For a handful of pioneers, the mobile payments revolution needn't wait for questions about hardware to be resolved. Not when so much is possible with software innovations on existing phones.
Most companies agree that embedding a near-field communication chip in mobile phones is the endgame, but it may be a few years before such devices are widely used. There are still questions about who owns the customer relationships, and introducing new phone hardware will take time as well.
Meanwhile, much of the software infrastructure needed to create a so-called mobile wallet is already available.
"There's a whole other side to the NFC chip" beyond what the hardware can do, said Drew Sievers, chief executive and co-founder of mFoundry Inc. in Larkspur, Calif.
Starbucks Corp. uses software from mFoundry for its mobile app, which displays a bar code to make payments — users hold the phone's screen in front of a special reader, much as they would hold an NFC-equipped phone over a reader at the point of sale once such hardware becomes commonplace.
The Seattle coffee retailer said the true value of its mobile app is not how customers use the phone at the point of sale, but in how they use the phone before they even get to the cash register.

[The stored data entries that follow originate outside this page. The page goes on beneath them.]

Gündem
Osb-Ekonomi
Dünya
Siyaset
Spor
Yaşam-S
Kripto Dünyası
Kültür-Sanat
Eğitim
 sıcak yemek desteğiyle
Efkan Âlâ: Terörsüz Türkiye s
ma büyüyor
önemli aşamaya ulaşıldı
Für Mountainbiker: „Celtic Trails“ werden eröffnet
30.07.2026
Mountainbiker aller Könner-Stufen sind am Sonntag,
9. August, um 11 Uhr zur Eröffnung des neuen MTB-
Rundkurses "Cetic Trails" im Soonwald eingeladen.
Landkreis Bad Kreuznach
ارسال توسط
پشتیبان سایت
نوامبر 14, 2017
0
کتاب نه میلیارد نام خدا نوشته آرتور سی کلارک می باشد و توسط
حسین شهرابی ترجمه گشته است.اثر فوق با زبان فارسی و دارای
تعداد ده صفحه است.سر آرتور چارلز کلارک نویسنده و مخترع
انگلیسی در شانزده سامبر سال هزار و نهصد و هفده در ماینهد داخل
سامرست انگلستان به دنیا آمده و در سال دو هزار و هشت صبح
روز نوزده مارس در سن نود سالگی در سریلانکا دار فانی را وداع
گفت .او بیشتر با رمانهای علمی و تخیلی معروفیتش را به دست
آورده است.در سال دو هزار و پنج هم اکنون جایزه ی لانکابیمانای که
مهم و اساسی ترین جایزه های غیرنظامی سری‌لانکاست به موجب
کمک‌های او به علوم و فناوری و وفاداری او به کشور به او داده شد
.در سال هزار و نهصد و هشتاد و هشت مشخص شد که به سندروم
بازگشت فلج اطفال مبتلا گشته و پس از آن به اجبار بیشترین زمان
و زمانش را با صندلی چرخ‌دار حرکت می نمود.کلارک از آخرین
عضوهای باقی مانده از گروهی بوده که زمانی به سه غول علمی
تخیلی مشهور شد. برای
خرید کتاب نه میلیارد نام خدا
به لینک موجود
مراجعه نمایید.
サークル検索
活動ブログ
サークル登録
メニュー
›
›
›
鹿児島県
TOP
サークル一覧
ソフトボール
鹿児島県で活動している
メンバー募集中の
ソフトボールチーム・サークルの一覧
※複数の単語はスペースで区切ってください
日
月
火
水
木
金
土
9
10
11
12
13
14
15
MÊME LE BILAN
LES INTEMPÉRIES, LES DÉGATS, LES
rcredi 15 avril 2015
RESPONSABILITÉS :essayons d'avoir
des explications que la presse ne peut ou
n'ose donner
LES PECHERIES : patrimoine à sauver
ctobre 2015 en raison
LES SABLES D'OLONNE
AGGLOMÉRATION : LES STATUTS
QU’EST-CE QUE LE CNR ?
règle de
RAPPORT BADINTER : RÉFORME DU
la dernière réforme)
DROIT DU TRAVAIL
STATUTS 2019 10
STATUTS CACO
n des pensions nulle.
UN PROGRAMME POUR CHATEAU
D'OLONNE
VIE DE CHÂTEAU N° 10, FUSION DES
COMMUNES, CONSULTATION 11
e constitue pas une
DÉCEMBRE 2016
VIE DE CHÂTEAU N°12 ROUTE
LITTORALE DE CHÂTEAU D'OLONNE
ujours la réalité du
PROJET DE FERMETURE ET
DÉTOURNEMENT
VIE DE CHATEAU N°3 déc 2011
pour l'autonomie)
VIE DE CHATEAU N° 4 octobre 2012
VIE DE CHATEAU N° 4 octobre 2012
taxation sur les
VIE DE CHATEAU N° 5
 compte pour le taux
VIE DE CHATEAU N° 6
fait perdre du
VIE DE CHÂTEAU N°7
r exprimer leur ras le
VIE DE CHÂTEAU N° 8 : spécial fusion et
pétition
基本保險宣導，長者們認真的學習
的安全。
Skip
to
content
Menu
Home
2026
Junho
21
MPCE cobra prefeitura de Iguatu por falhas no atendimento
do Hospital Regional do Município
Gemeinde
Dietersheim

Many shoppers prolong their time at checkout by reloading their prepaid Starbucks cards, slowing down the line of other customers. Since the mobile app lets users check their balances, and if necessary reload the card, at any time, they can do it while they wait in the queue.

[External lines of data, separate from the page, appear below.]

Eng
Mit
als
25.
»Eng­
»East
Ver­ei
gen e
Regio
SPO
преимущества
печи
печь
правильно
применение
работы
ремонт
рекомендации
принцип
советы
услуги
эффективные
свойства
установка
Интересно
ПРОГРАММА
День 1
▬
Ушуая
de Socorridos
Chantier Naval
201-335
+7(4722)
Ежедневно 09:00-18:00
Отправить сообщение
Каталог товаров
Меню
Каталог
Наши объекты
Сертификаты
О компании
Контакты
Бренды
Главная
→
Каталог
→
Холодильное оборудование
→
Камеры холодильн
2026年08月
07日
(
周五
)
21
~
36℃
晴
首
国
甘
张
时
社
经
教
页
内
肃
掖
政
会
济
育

"The problem they had to solve was how do we let people reload without disrupting the line," Sievers said.
Chuck Davidson, the category manager for innovation on Starbucks' card team, said through a spokeswoman that "this gives our customers another way to reload their Starbucks card that's fast and convenient."
Shopkick, of Palo Alto, Calif., has also been exploring the potential of software rather than wait for changes in phone hardware.

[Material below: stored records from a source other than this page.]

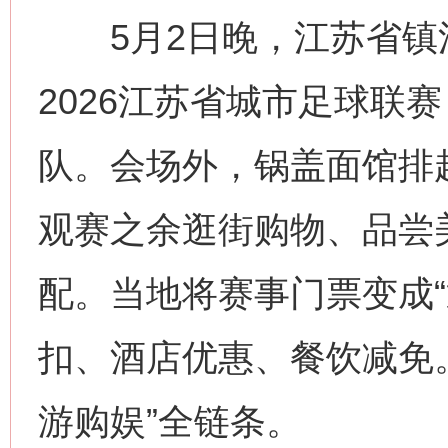
5月2日晚，江苏省镇
2026江苏省城市足球联
队。会场外，锅盖面馆排
观赛之余逛街购物、品尝
配。当地将赛事门票变成“
扣、酒店优惠、餐饮减免
游购娱”全链条。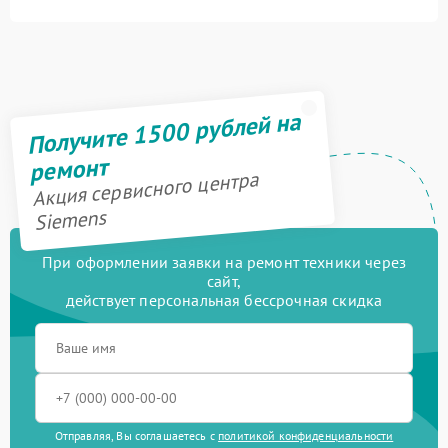
Получите 1500 рублей на
ремонт
Акция сервисного центра
Siemens
При оформлении заявки на ремонт техники через
сайт,
действует персональная бессрочная скидка
Отправляя, Вы соглашаетесь с
политикой конфиденциальности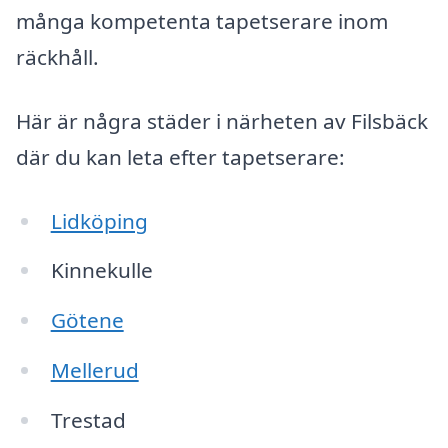
många kompetenta tapetserare inom
räckhåll.
Här är några städer i närheten av Filsbäck
där du kan leta efter tapetserare:
Lidköping
Kinnekulle
Götene
Mellerud
Trestad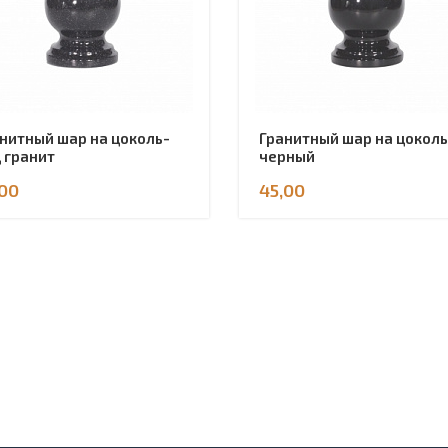
нитный шар на цоколь-
Гранитный шар на цоколь
 гранит
черный
,00
45,00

Its app, available on Apple Inc.'s iPhone and mobile phones using Google Inc.'s Android operating system, lets consumers earn rewards points for walking into retail locations of Target Corp., Macy's Inc., Best Buy Co. Inc. and other participating merchants. Users can also scan bar codes in dressing rooms and tags on specific products to earn further rewards.
Consumers can use the points they earn — called kickbucks — toward gift cards at the merchants.
Adding NFC, which allows for two-way communication between a device and a reader, could make a program like shopkick more applicable to banks or other companies with payments products, said Richard Crone, the chief executive of Crone Consulting LLC in San Carlos, Calif.
For example, a retailer or a bank could let a consumer register a payment card with the app, allowing him or her to use the app to pay for transactions at the point of sale. Enabling a consumer to also see the balance of funds or available credit on the registered card within the app could further increase usage of that card.
"If I'm a retailer and provide the balance for my store credit card but I don't provide the balance information for bank-branded payment types, then they already have a built-in advantage that will help steer the customer," Crone said.
Alternatively, a bank could nudge a consumer to use its card, generating interchange revenue for the issuer, he said.